Tiempos que llevaron al presidente Franklin D. Roosevelt a defender al dictador Anastasio Somoza afirmando que este “podrá ser un hijo de p…, pero es nuestro hijo de p…”. En los tiempos de ahora, esa preocupación por el imperio de la democracia es una discusión que se da dentro de casa.
Uno de los temas centrales de la campaña presidencial de los Estados Unidos ha sido la posible amenaza a la democracia. Ha sido reiterativo el argumento de los demócratas en el sentido que un triunfo del candidato Trump es una amenaza a la democracia de ese país, y esto lo afirman basados en su reiterado desconocimiento del resultado electoral de las pasadas elecciones y en el respaldo implícito que dio a las turbas que irrumpieron en el Congreso estadounidense el 6 de julio de 2021.
Por su parte, y de manera descarada, el candidato Trump sigue sosteniendo que los demócratas se robaron las pasadas elecciones desconociendo resultados transparentes y que los vándalos que irrumpieron en el Congreso fueron unos buenos muchachos que se vieron en una situación provocada por los guardias de seguridad. Alega que su defensa de la democracia lo lleva a arriesgar su vida, como lo demostró el reciente atentado.
Más allá de este debate, hay otros lunares que bien vale la pena destacar en la democracia americana. Para empezar, su complejo sistema de Colegios Electorales, en el cual el ciudadano elige no al candidato, sino a unos electores con reglas de juego que cambian de estado a estado, hace que en ocasiones el candidato que saque más votos no necesariamente sea el que gane.
En efecto, en cuatro ocasiones en las contiendas electorales el ganador del voto popular ha perdido la presidencia.

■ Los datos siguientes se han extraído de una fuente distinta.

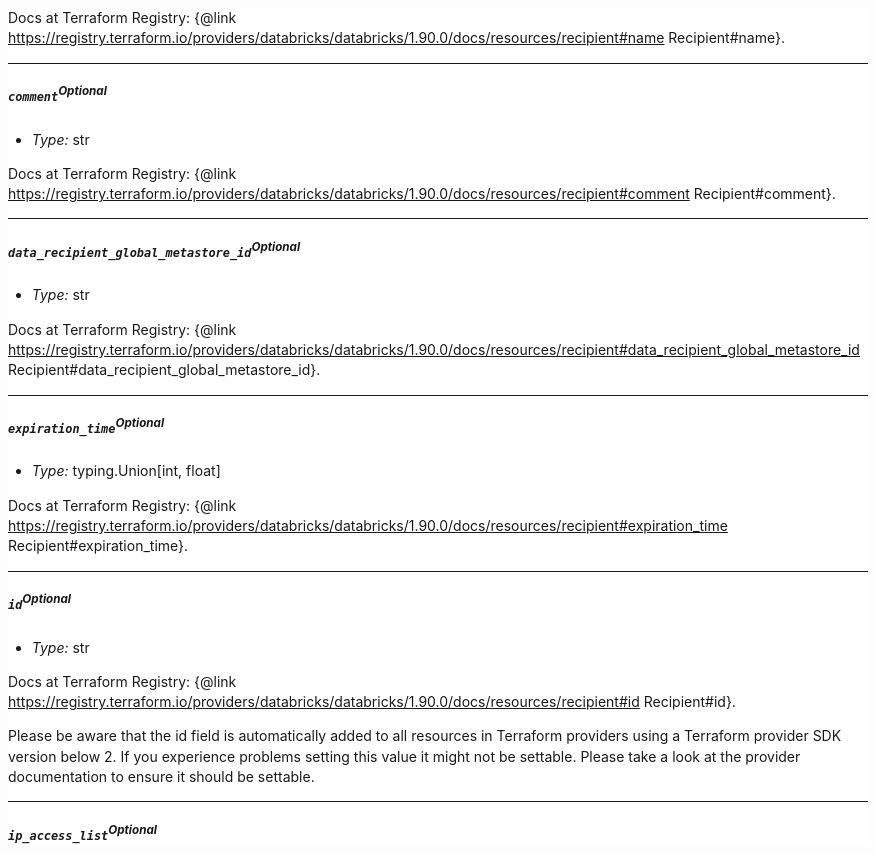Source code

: Docs at Terraform Registry: {@link https://registry.terraform.io/providers/databricks/databricks/1.90.0/docs/resources/recipient#name Recipient#name}.

---

##### `comment`<sup>Optional</sup> <a name="comment" id="@cdktf/provider-databricks.recipient.Recipient.Initializer.parameter.comment"></a>

- *Type:* str

Docs at Terraform Registry: {@link https://registry.terraform.io/providers/databricks/databricks/1.90.0/docs/resources/recipient#comment Recipient#comment}.

---

##### `data_recipient_global_metastore_id`<sup>Optional</sup> <a name="data_recipient_global_metastore_id" id="@cdktf/provider-databricks.recipient.Recipient.Initializer.parameter.dataRecipientGlobalMetastoreId"></a>

- *Type:* str

Docs at Terraform Registry: {@link https://registry.terraform.io/providers/databricks/databricks/1.90.0/docs/resources/recipient#data_recipient_global_metastore_id Recipient#data_recipient_global_metastore_id}.

---

##### `expiration_time`<sup>Optional</sup> <a name="expiration_time" id="@cdktf/provider-databricks.recipient.Recipient.Initializer.parameter.expirationTime"></a>

- *Type:* typing.Union[int, float]

Docs at Terraform Registry: {@link https://registry.terraform.io/providers/databricks/databricks/1.90.0/docs/resources/recipient#expiration_time Recipient#expiration_time}.

---

##### `id`<sup>Optional</sup> <a name="id" id="@cdktf/provider-databricks.recipient.Recipient.Initializer.parameter.id"></a>

- *Type:* str

Docs at Terraform Registry: {@link https://registry.terraform.io/providers/databricks/databricks/1.90.0/docs/resources/recipient#id Recipient#id}.

Please be aware that the id field is automatically added to all resources in Terraform providers using a Terraform provider SDK version below 2.
If you experience problems setting this value it might not be settable. Please take a look at the provider documentation to ensure it should be settable.

---

##### `ip_access_list`<sup>Optional</sup> <a name="ip_access_list" id="@cdktf/provider-databricks.recipient.Recipient.Initializer.parameter.ipAccessList"></a>
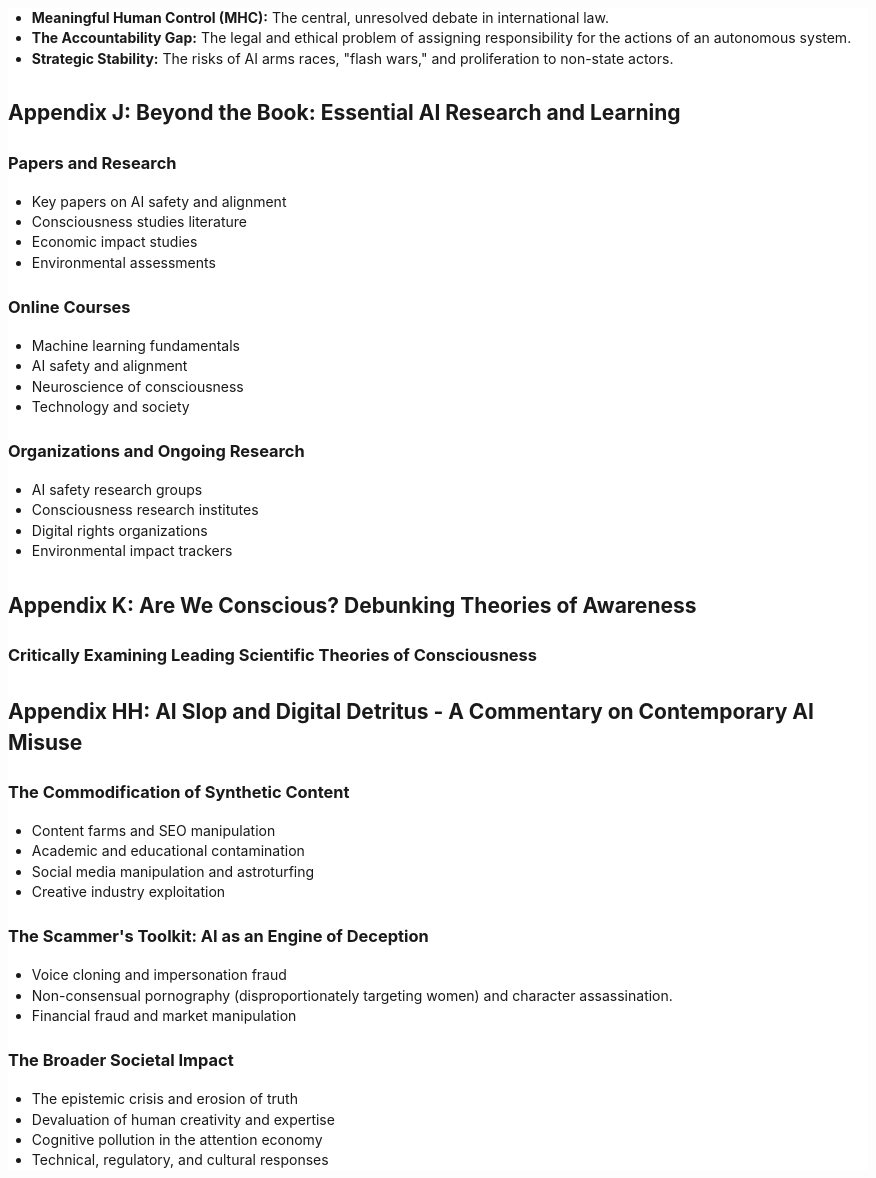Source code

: - **Meaningful Human Control (MHC):** The central, unresolved debate in international law.
- **The Accountability Gap:** The legal and ethical problem of assigning responsibility for the actions of an autonomous system.
- **Strategic Stability:** The risks of AI arms races, "flash wars," and proliferation to non-state actors.

## Appendix J: Beyond the Book: Essential AI Research and Learning

### Papers and Research

- Key papers on AI safety and alignment
- Consciousness studies literature
- Economic impact studies
- Environmental assessments

### Online Courses

- Machine learning fundamentals
- AI safety and alignment
- Neuroscience of consciousness
- Technology and society

### Organizations and Ongoing Research

- AI safety research groups
- Consciousness research institutes
- Digital rights organizations
- Environmental impact trackers

## Appendix K: Are We Conscious? Debunking Theories of Awareness

### Critically Examining Leading Scientific Theories of Consciousness

## Appendix HH: AI Slop and Digital Detritus - A Commentary on Contemporary AI Misuse

### The Commodification of Synthetic Content

- Content farms and SEO manipulation
- Academic and educational contamination
- Social media manipulation and astroturfing
- Creative industry exploitation

### The Scammer's Toolkit: AI as an Engine of Deception

- Voice cloning and impersonation fraud
- Non-consensual pornography (disproportionately targeting women) and character assassination.
- Financial fraud and market manipulation

### The Broader Societal Impact

- The epistemic crisis and erosion of truth
- Devaluation of human creativity and expertise
- Cognitive pollution in the attention economy
- Technical, regulatory, and cultural responses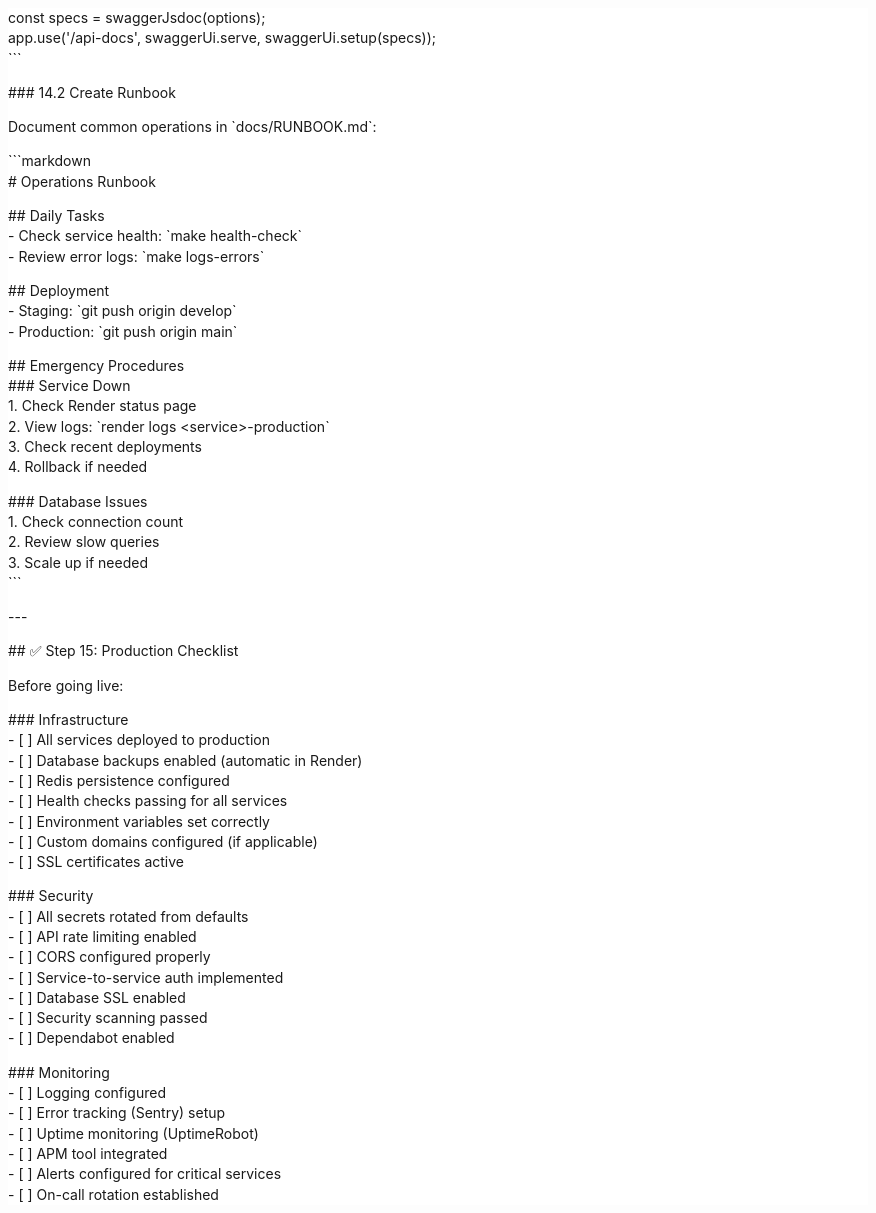 const specs \= swaggerJsdoc(options);  
app.use('/api-docs', swaggerUi.serve, swaggerUi.setup(specs));  
\`\`\`

\#\#\# 14.2 Create Runbook

Document common operations in \`docs/RUNBOOK.md\`:

\`\`\`markdown  
\# Operations Runbook

\#\# Daily Tasks  
\- Check service health: \`make health-check\`  
\- Review error logs: \`make logs-errors\`

\#\# Deployment  
\- Staging: \`git push origin develop\`  
\- Production: \`git push origin main\`

\#\# Emergency Procedures  
\#\#\# Service Down  
1\. Check Render status page  
2\. View logs: \`render logs \<service\>-production\`  
3\. Check recent deployments  
4\. Rollback if needed

\#\#\# Database Issues  
1\. Check connection count  
2\. Review slow queries  
3\. Scale up if needed  
\`\`\`

\---

\#\# ✅ Step 15: Production Checklist

Before going live:

\#\#\# Infrastructure  
\- \[ \] All services deployed to production  
\- \[ \] Database backups enabled (automatic in Render)  
\- \[ \] Redis persistence configured  
\- \[ \] Health checks passing for all services  
\- \[ \] Environment variables set correctly  
\- \[ \] Custom domains configured (if applicable)  
\- \[ \] SSL certificates active

\#\#\# Security  
\- \[ \] All secrets rotated from defaults  
\- \[ \] API rate limiting enabled  
\- \[ \] CORS configured properly  
\- \[ \] Service-to-service auth implemented  
\- \[ \] Database SSL enabled  
\- \[ \] Security scanning passed  
\- \[ \] Dependabot enabled

\#\#\# Monitoring  
\- \[ \] Logging configured  
\- \[ \] Error tracking (Sentry) setup  
\- \[ \] Uptime monitoring (UptimeRobot)  
\- \[ \] APM tool integrated  
\- \[ \] Alerts configured for critical services  
\- \[ \] On-call rotation established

Dos veces en el siglo XIX y dos veces en el siglo XXI, cuando en 2000 Al Gore ganó el voto popular frente a G.W. Bush, pero perdió la presidencia, y más recientemente en 2016, cuando habiendo ganado el voto popular, Hillary Clinton perdió la contienda frente a Donald Trump. Me pregunto qué justificación democrática tiene un sistema como este, en el cual se desconoce la voluntad de las mayorías.
Pero si por el lado de los republicanos llueve, por el lado de demócratas no escampa. Una reciente publicación en la cuenta oficial de Black Lifes Matter (BLM) en la red social X, cuestiona por poco democrática y transparente la nominación de Kamala Harris como candidata de los demócratas. La secuencia va así: el domingo, Biden renuncia, Harris proclama su candidatura y recibe respaldo de Biden, a la vez que anuncia que trabajará duro para merecerse la nominación.

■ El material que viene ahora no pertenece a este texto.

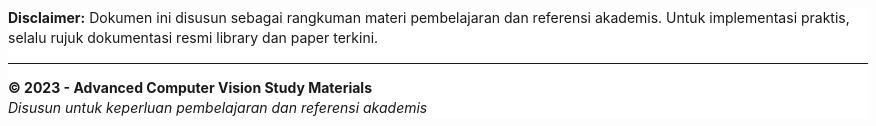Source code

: **Disclaimer:** Dokumen ini disusun sebagai rangkuman materi pembelajaran dan referensi akademis. Untuk implementasi praktis, selalu rujuk dokumentasi resmi library dan paper terkini.

---

**© 2023 - Advanced Computer Vision Study Materials**  
*Disusun untuk keperluan pembelajaran dan referensi akademis*
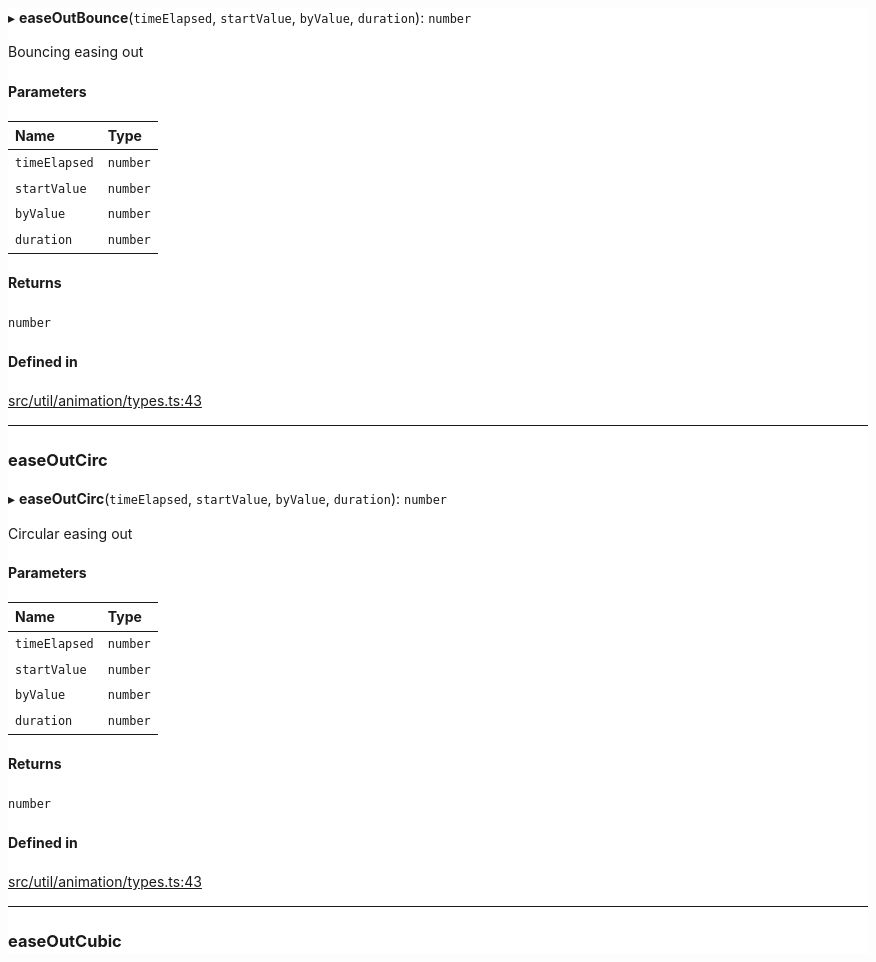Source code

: ▸ **easeOutBounce**(`timeElapsed`, `startValue`, `byValue`, `duration`): `number`

Bouncing easing out

#### Parameters

| Name | Type |
| :------ | :------ |
| `timeElapsed` | `number` |
| `startValue` | `number` |
| `byValue` | `number` |
| `duration` | `number` |

#### Returns

`number`

#### Defined in

[src/util/animation/types.ts:43](https://github.com/fabricjs/fabric.js/blob/7d0e39dd9/src/util/animation/types.ts#L43)

___

### easeOutCirc

▸ **easeOutCirc**(`timeElapsed`, `startValue`, `byValue`, `duration`): `number`

Circular easing out

#### Parameters

| Name | Type |
| :------ | :------ |
| `timeElapsed` | `number` |
| `startValue` | `number` |
| `byValue` | `number` |
| `duration` | `number` |

#### Returns

`number`

#### Defined in

[src/util/animation/types.ts:43](https://github.com/fabricjs/fabric.js/blob/7d0e39dd9/src/util/animation/types.ts#L43)

___

### easeOutCubic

24 horas después, y habiendo conseguido el respaldo de los grandes jefes del partido, Kamala asegura su nominación antes de la convención de ese partido. Concluye el mensaje de BLM afirmando que “Instalar a Kamala Harris como la nominada con un vicepresidente desconocido, sin que mediara ningún proceso de votación, hace al partido demócrata moderno un partido de hipócritas”.
Como símbolo de la democracia occidental, los Estados Unidos está en el deber de cuidar su sistema democrático de cara a las elecciones de noviembre si quiere tener la autoridad moral de juzgar otros sistemas democráticos.